Stashmark as a practical example
Stashmark helps people save links without turning their bookmark list into a landfill. The interesting part is the categorization step. Instead of sending saved links to a remote classification service, Stashmark uses Apple's Natural Language framework to suggest categories locally.
That changes the trust model in a concrete way. The saved URL does not need to pass through a third-party AI API. There is no account system required to make the feature work. The extension communicates with the companion app on the same Mac — there is no intermediate network hop where browsing context could be intercepted or logged.
The result is not just a privacy policy claim — it is a simpler product architecture. Fewer moving parts means fewer ways the feature can break. The categorization works on an airplane. It works when the API of a hypothetical remote service has a rate-limiting event. It works the same way on day one as it does after five years of use.
Sahibinden Araç Analizi follows the same rule
The same principle applies to Sahibinden Araç Analizi. The extension reads listing details in the browser, matches them against a local knowledge base of vehicle reliability data, and highlights known chronic issues and risk signals directly in the page.
That is important because the task is sensitive. Marketplace browsing behavior — which listings you view, how long you spend on each, what price ranges you focus on — describes a purchasing intent profile that has commercial value. Most buyers would not want that kind of data flowing to a remote service if the product can avoid it.
The knowledge base is bundled with the extension and updated through normal extension updates. The analysis is never dependent on a network call completing, which also means it appears immediately when the page loads rather than after a loading delay while waiting for a server response.
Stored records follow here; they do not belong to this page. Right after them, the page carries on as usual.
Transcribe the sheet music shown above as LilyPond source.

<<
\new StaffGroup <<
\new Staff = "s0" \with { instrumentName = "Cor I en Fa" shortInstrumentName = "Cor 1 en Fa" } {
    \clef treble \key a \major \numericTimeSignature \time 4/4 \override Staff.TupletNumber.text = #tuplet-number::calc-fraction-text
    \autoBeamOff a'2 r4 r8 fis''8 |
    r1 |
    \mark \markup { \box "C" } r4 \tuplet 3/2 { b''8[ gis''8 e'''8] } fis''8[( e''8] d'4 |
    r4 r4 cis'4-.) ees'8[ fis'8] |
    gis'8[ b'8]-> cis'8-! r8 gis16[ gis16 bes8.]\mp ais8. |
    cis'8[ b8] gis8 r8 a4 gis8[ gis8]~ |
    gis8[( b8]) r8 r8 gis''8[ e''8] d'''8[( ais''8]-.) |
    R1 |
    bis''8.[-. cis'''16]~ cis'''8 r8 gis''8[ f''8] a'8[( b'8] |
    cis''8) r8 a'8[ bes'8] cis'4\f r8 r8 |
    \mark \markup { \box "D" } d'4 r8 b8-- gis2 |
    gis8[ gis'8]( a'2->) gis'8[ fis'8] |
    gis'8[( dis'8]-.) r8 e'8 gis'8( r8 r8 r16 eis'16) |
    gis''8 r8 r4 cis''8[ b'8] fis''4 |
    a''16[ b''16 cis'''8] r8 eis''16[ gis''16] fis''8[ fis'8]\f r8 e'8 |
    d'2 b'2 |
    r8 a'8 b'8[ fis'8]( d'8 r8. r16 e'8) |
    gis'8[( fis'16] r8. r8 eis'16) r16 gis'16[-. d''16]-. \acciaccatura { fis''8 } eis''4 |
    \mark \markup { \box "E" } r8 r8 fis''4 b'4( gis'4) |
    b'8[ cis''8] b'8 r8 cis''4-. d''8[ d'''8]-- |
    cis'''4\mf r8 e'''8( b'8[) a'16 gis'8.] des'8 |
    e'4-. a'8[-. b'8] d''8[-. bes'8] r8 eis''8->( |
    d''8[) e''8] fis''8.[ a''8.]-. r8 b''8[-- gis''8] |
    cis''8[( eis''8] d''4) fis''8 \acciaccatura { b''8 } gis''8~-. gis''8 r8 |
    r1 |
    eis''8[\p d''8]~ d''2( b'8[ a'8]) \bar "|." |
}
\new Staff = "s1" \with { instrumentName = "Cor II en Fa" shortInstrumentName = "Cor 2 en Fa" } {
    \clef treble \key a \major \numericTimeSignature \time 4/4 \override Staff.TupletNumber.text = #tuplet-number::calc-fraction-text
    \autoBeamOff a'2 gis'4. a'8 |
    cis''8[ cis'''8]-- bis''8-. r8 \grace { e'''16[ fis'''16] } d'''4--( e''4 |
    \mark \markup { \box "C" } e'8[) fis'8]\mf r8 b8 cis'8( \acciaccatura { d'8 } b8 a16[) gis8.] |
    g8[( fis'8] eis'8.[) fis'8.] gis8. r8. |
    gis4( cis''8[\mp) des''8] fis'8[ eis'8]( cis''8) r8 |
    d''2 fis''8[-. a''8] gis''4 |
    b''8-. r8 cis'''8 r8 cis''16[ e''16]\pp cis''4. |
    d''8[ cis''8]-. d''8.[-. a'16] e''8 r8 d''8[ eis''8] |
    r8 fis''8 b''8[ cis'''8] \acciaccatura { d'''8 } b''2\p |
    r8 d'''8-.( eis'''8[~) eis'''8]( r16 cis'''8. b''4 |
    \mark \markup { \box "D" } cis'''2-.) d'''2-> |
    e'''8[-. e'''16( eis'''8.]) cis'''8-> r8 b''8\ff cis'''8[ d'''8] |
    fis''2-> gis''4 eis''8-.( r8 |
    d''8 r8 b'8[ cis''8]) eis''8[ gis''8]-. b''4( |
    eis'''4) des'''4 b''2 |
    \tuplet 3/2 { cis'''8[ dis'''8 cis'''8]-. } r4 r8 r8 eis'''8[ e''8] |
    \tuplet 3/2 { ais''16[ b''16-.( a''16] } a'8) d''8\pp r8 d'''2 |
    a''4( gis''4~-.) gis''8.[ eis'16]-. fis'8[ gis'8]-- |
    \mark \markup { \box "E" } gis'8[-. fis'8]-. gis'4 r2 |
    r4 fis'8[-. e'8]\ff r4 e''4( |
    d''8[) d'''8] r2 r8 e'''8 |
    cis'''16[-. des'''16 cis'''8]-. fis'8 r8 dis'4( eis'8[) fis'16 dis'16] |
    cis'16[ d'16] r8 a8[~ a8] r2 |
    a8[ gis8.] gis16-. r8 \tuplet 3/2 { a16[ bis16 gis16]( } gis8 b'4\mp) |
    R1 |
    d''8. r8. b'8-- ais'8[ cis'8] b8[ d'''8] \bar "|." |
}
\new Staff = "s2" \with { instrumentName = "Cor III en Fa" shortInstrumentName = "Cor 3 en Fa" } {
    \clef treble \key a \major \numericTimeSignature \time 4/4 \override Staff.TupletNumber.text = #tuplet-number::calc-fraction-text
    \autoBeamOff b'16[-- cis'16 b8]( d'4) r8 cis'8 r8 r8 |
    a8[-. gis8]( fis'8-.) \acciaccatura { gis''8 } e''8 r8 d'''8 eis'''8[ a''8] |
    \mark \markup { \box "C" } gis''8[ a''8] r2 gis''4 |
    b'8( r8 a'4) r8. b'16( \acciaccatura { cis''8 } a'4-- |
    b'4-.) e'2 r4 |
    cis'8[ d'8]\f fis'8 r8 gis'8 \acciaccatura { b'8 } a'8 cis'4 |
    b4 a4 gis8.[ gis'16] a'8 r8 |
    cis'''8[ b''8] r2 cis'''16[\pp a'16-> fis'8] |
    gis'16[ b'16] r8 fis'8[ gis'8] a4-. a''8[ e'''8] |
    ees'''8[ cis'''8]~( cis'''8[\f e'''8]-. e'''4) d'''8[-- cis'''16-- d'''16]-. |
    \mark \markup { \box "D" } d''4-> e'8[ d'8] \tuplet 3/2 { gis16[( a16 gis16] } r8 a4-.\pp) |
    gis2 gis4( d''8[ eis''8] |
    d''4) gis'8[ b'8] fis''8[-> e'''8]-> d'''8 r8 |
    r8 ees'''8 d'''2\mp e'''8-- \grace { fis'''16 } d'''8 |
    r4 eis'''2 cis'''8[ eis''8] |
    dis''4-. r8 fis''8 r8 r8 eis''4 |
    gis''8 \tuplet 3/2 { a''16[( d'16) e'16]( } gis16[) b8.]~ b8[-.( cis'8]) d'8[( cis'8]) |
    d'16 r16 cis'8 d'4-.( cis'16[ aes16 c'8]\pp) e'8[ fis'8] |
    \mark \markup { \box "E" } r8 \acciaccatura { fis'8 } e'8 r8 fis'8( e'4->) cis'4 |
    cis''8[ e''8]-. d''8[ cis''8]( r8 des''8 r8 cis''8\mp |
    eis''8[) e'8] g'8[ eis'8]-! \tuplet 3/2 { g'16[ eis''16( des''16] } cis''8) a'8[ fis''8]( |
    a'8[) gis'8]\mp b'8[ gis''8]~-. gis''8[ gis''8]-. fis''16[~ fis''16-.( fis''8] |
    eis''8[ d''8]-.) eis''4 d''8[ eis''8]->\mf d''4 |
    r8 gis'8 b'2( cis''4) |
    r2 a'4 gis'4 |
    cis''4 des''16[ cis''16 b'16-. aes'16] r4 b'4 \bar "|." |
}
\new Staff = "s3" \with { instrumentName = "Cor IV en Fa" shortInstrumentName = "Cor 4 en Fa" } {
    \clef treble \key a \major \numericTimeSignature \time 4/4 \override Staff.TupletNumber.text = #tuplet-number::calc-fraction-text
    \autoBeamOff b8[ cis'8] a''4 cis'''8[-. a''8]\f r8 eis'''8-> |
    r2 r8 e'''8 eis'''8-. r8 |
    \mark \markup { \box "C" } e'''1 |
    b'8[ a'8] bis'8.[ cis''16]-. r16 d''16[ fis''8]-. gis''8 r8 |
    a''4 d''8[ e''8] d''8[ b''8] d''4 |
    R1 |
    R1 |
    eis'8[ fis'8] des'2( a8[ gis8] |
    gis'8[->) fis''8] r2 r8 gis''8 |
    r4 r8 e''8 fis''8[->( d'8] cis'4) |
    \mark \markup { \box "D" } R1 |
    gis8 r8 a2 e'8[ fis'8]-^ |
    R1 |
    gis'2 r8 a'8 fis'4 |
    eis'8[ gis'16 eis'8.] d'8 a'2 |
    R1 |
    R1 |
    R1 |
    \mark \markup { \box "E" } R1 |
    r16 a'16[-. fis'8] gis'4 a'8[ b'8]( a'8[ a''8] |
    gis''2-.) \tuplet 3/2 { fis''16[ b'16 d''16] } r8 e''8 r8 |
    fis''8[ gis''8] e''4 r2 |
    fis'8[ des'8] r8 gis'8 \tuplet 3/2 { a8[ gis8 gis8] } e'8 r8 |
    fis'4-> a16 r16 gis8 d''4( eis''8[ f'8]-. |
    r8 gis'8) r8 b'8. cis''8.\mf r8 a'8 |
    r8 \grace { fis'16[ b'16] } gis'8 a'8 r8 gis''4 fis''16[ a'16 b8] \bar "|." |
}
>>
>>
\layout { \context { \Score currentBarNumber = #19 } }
Performance as a side effect of local processing
One often-overlooked benefit of on-device processing is latency. A cloud API call adds round-trip time, variable based on network conditions and server load, to any feature that depends on it. For features that need to feel instant — a save action in a browser extension, an analysis appearing when a page loads — that latency is a user experience problem, not just a theoretical one.
On-device inference is fast. The Neural Engine on an M-series Mac can run a classification model in single-digit milliseconds. From the user's perspective, the feature appears instantaneous. That is not a minor quality-of-life difference — it is the difference between a feature that feels native and one that feels like it is waiting for something.
For a product philosophy built around native behavior and removing friction, that responsiveness is as important as the privacy story. The two benefits reinforce each other. The architecture that makes the product more private also makes it feel faster.
When cloud is still the right answer
On-device processing is not a universal answer. Some features genuinely require server-side computation, synchronization across multiple users, or capabilities that device hardware cannot support at acceptable quality levels. The principle is not to avoid the cloud on ideological grounds — it is to reach for it only where it adds clear value over local processing.
A good test is to ask what the user is actually handing over when a feature requires a network call. If the data being transmitted is personal, sensitive, or commercially valuable, and the cloud is not providing something that cannot be done locally, the case for keeping it on device is strong.
We try to use the network where it adds unambiguous value: syncing data across devices through the user's own CloudKit account, distributing app updates, processing payments. For everything that can run locally and still do the job well, we keep it local. That discipline keeps the software easier to trust, easier to explain, and usually faster to use.